Ufficialmente, il centravanti fu messo fuori squadra per insanabili fratture col resto dello spogliatoio. Non è da escludere che delle frizioni ci fossero. Il personaggio ha carattere, il suo, e qualcosa sarà pure capitato, è possibile. Ma la causa scatenante è tuttʼaltra. Il leggendario club da qualche tempo era retto da un giovane presidente, capace di incarnare, anche per lʼaspetto gentile e determinato, lo spirito del club. È tutto fuorché un paperone ma è giovane, trasmette buona passione, prova ad avere idee innovative, sa creare intorno al club il clima giusto anche se le risorse economiche sono quelle che sono. Però intorno al giro di boa del campionato il giovane presidente deve affrontare la furia della moglie. Che confida al marito una faccenda che si sta facendo parecchio seccante. Il centravanti la inonda di messaggi sgraditi. E, a giudicare dal provvedimento adottato, al limite della molestia, se non oltre. Insomma, siamo lontani dalla moglie del presidente della Longobarda, che nellʼimperituro “LʼAllenatore nel pallone”, accettava volentieri la corte del corrotto Speroni. Il giovane presidente fa sua la furia della moglie, e il centravanti che passati i trenta stava vivendo lʼinsperata stagione migliore, che aveva accettato il prestito soprattutto perché andava a giocare quasi a casa sua, vive il resto della stagione da separato in casa. Rifiuta il trasferimento anche nelle ultime ore di mercato, quando abbonda lʼofferta last minute e si possono trovare quadre anche impossibili. Niente. Finisce la stagione in disparte e nellʼoblio. A fine stagione rientra dal prestito alla società di appartenenza. Finché non si sistema in quarta serie, le sue naturali latitudini calcistiche, in una delle tante squadre che hanno fatto il botto e devono ripartire dai dilettanti.

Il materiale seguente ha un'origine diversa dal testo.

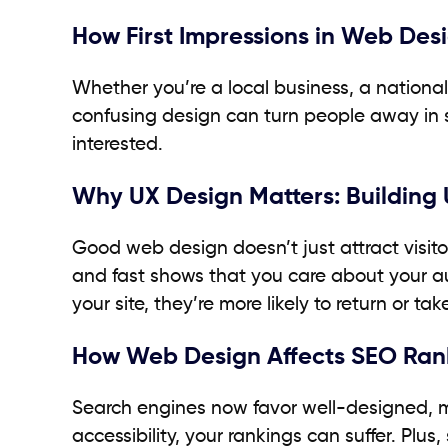
How First Impressions in Web Des
Whether you’re a local business, a national 
confusing design can turn people away in 
interested.
Why UX Design Matters: Building
Good web design doesn’t just attract visito
and fast shows that you care about your au
your site, they’re more likely to return or tak
How Web Design Affects SEO Ran
Search engines now favor well-designed, mobi
accessibility, your rankings can suffer. Plu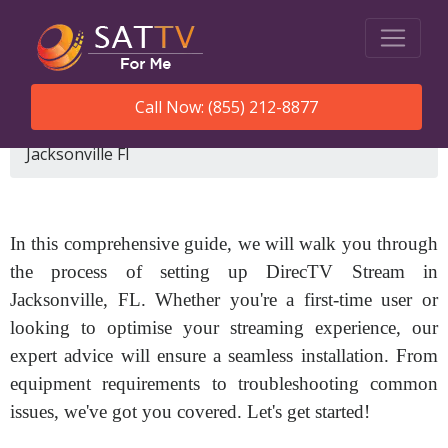
Call Now: (855) 212-8877
SatTVForMe
How To Set Up Directv Stream
Jacksonville Fl
In this comprehensive guide, we will walk you through
the process of setting up DirecTV Stream in
Jacksonville, FL. Whether you're a first-time user or
looking to optimise your streaming experience, our
expert advice will ensure a seamless installation. From
equipment requirements to troubleshooting common
issues, we've got you covered. Let's get started!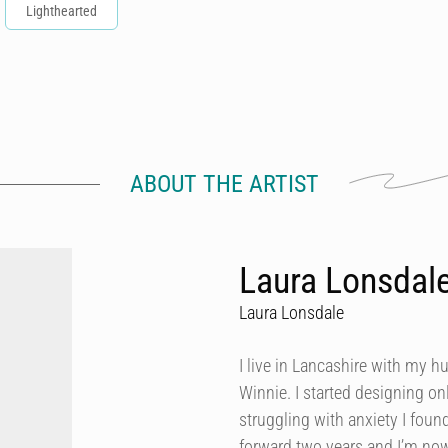
Lighthearted
ABOUT THE ARTIST
Laura Lonsdal
Laura Lonsdale
I live in Lancashire with my h
Winnie. I started designing onl
struggling with anxiety I foun
forward two years and I’m now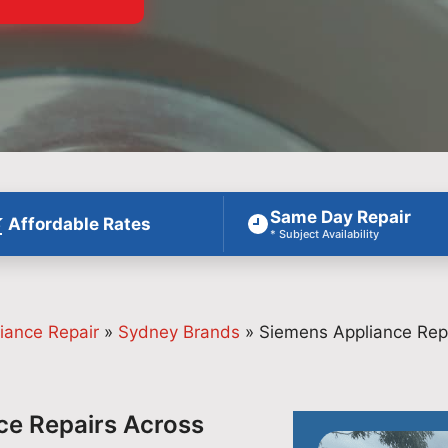
Same Day Repair
Affordable Rates
* Subject Availability
iance Repair
»
Sydney Brands
»
Siemens Appliance Rep
ce Repairs Across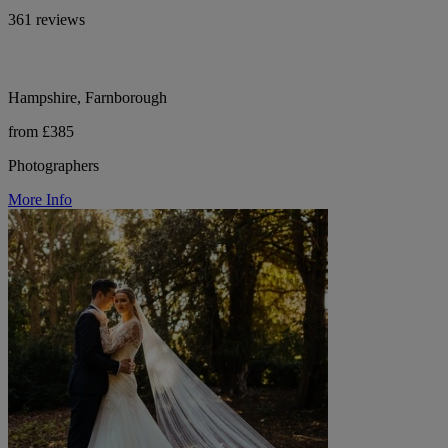
361 reviews
Hampshire, Farnborough
from £385
Photographers
More Info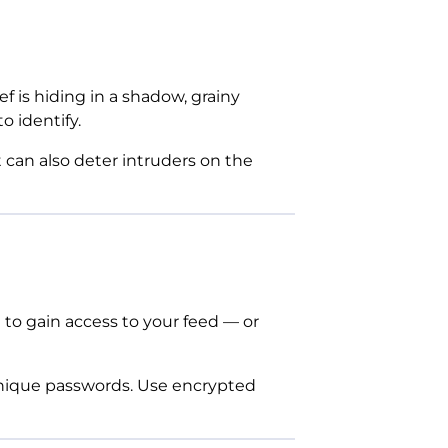
f is hiding in a shadow, grainy
o identify.
t can also deter intruders on the
t to gain access to your feed — or
unique passwords. Use encrypted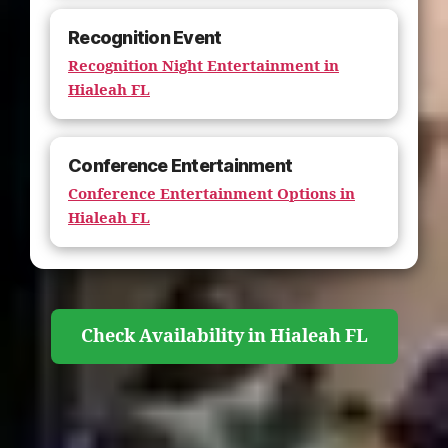
Recognition Event
Recognition Night Entertainment in
Hialeah FL
Conference Entertainment
Conference Entertainment Options in
Hialeah FL
Check Availability in Hialeah FL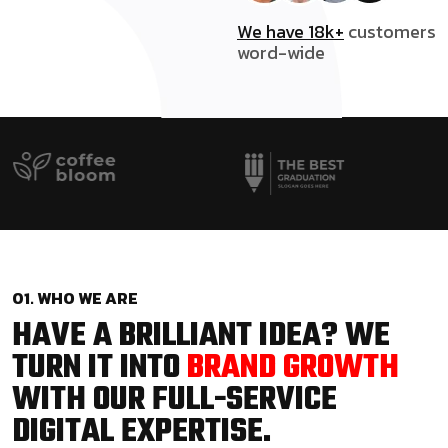
We have 18k+
customers
word-wide
01. WHO WE ARE
HAVE A BRILLIANT IDEA? WE
TURN IT INTO
BRAND GROWTH
WITH OUR FULL-SERVICE
DIGITAL EXPERTISE.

Poteva mancare il parere dellʼesperto per eccellenza? Potessimo consultare “Mister Pimpirlino” (vedi prima storia), magari quello della verace versione dello scorso millennio, con la lingua più sciolta, probabilmente, arrotando le proverbiali erre, ci direbbe queste cose qui, grossomodo.
“Ho fatto ricerche su di lui, con due telefonate sapevo già tutto sul personaggio. Posso dirti? Il classico centravanti scuola Vieri, ti ricordi quando appendeva le mutandine delle “prede” al muro? Uno così, ma con meno gloria e quindi meno vanesio, quindi magari ancor più tombeur de femmes, perché più verace. O almeno convinto di esserlo, vista comʼè andata. Ma se io in un quarto dʼora capisco chi è, perché non lʼha fatto pure il giovane presidente? Tu mi dici, magari glielʼhanno fatto prendere. Ma con uno così, triplo servizio informativo alle costole: il massaggiatore, che prima di buone mani deve avere sempre ottime orecchie; poi la spia allʼinterno della squadra: guai a non averla, è un Giuda indispensabile che andrebbe rivalutato; e poi una rete esterna: tifosi, vicini di casa, negozianti a cui si serve, con cui avere un contatto quasi giornaliero. Vuoi che un tipo così, prima di mandarle i messaggi, non abbia confidato a un compagno che voleva scoparsela? Se lo sai il giorno dopo, hai il tempo di dargli un cartellino giallo e sanarla. Così invece, è quasi come essersela cercata”.